Word for word, copy the records and drop the pictures.

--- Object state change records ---
━━━━━━━━━━━━━━━━━━━━
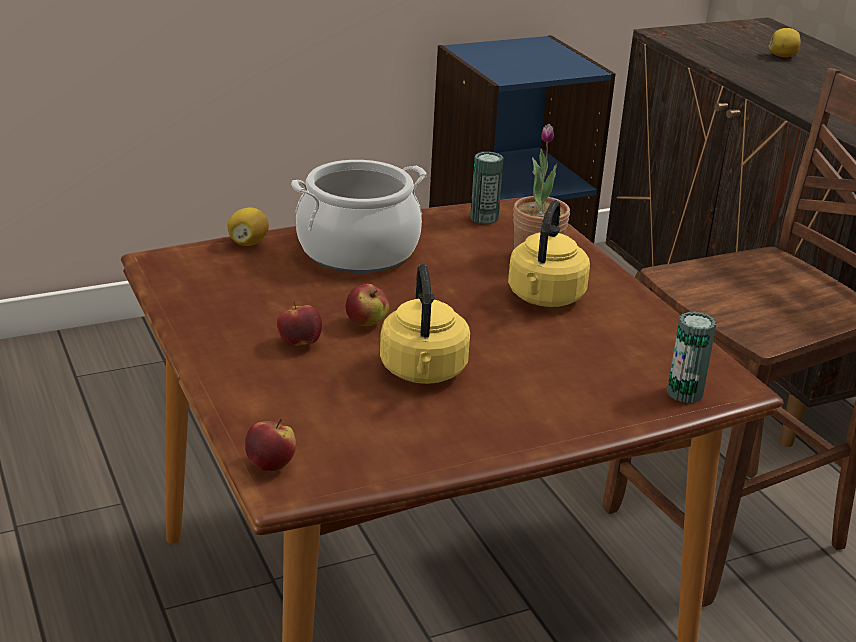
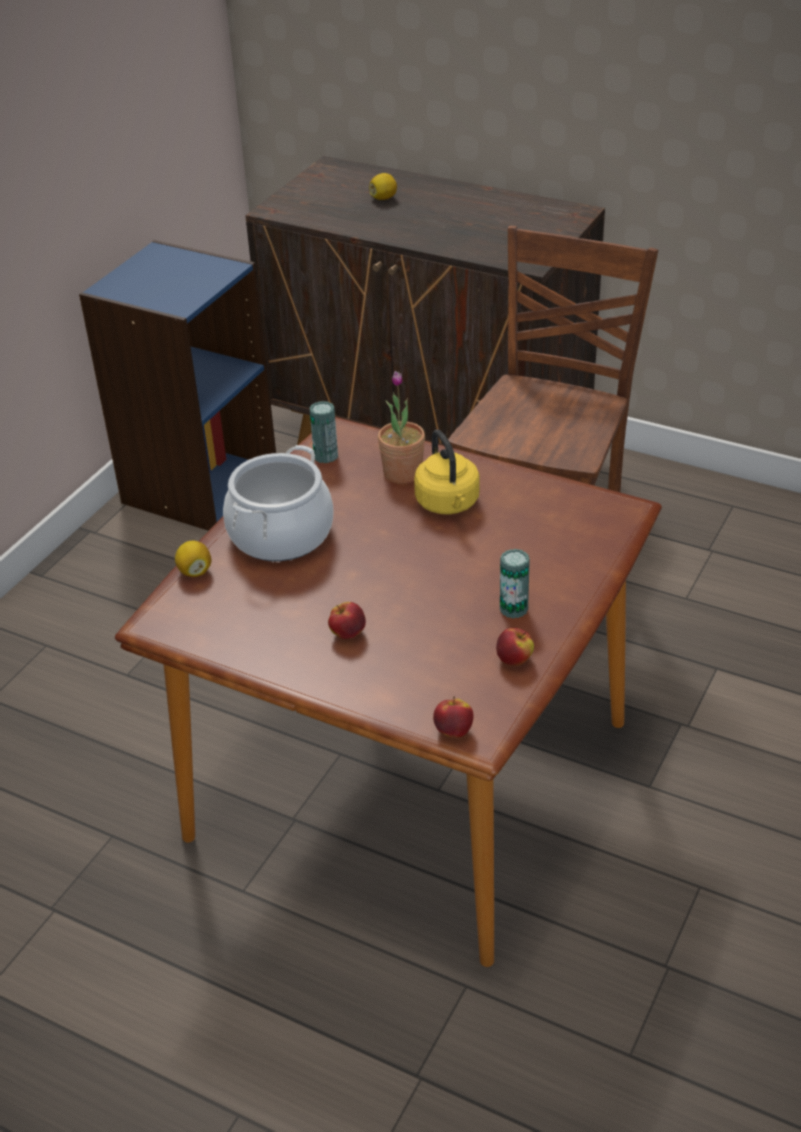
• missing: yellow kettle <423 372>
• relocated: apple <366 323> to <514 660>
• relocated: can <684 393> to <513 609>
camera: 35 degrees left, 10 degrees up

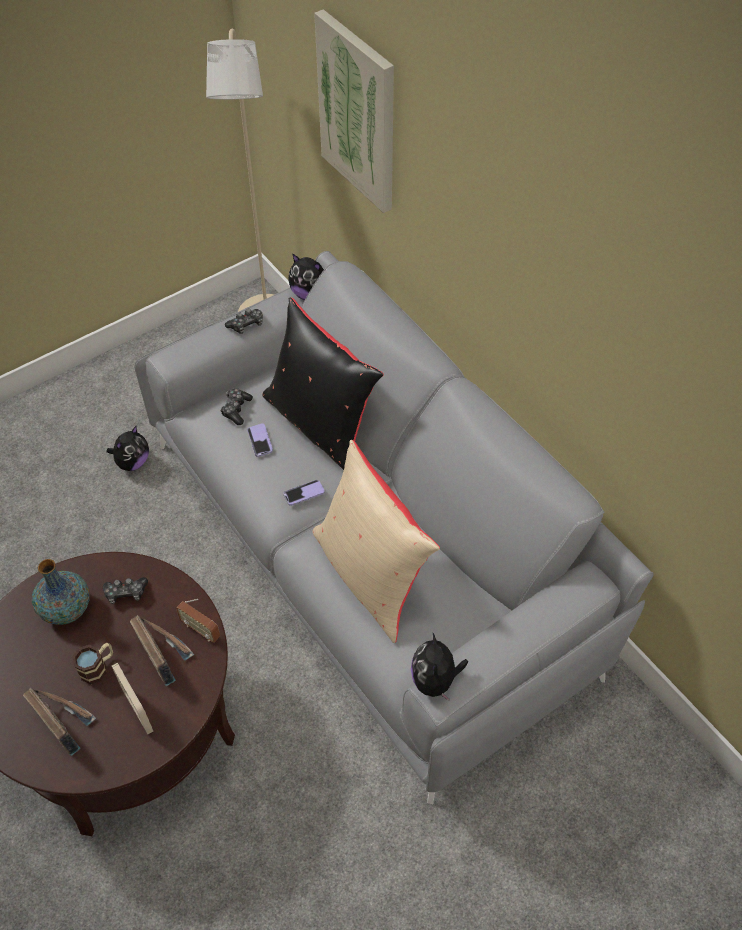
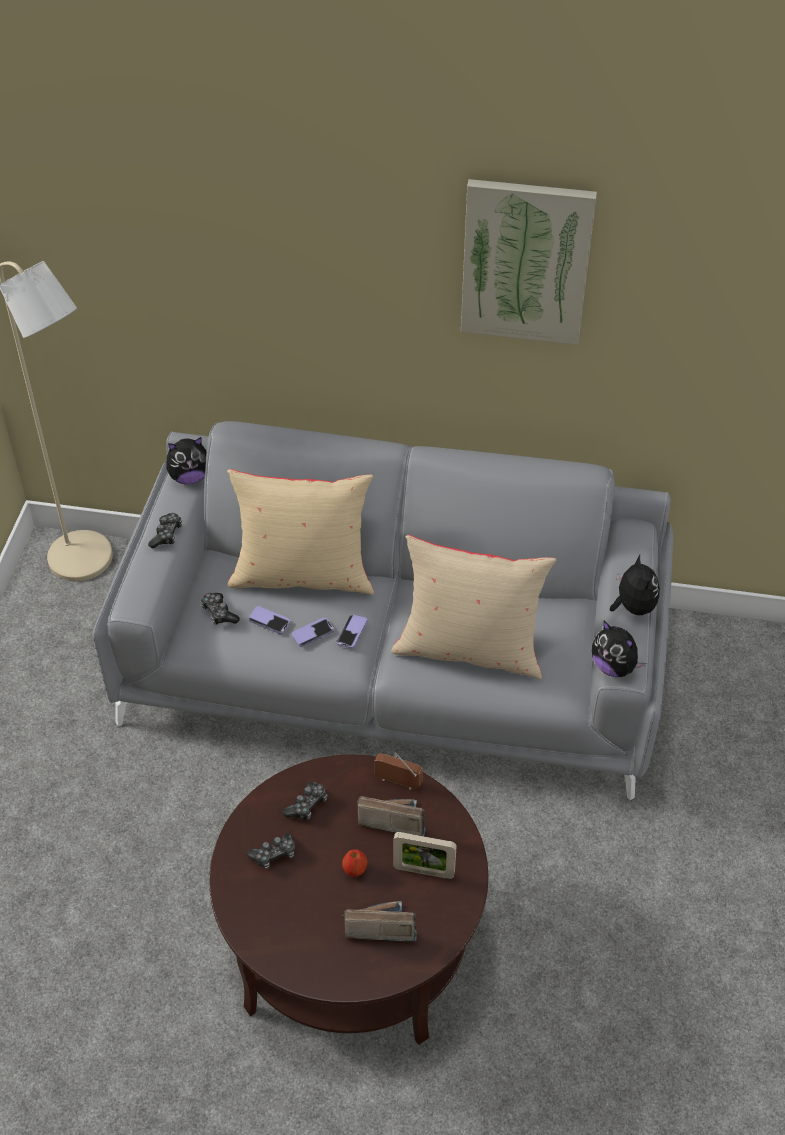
• appeared: phone <312 633>
• relocated: plush toy <132 462> to <632 607>
• relocated: picture <358 113> to <526 261>
• exchanged: vase <66 609> to game controller <274 855>
• exchanged: mug <98 667> to apple <355 870>
• colour: black pillow <321 424> to beige pillow <302 575>
• spun: radio <201 630> = <398 782> 150 degrees counterclockwise
camera: 45 degrees left, 5 degrees down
━━━━━━━━━━━━━━━━━━━━
--- Result for this exercise ---
• missing: yellow kettle <423 372>
• relocated: apple <366 323> to <514 660>
• relocated: can <684 393> to <513 609>
camera: 35 degrees left, 10 degrees up

• appeared: phone <312 633>
• relocated: plush toy <132 462> to <632 607>
• relocated: picture <358 113> to <526 261>
• exchanged: vase <66 609> to game controller <274 855>
• exchanged: mug <98 667> to apple <355 870>
• colour: black pillow <321 424> to beige pillow <302 575>
• spun: radio <201 630> = <398 782> 150 degrees counterclockwise
camera: 45 degrees left, 5 degrees down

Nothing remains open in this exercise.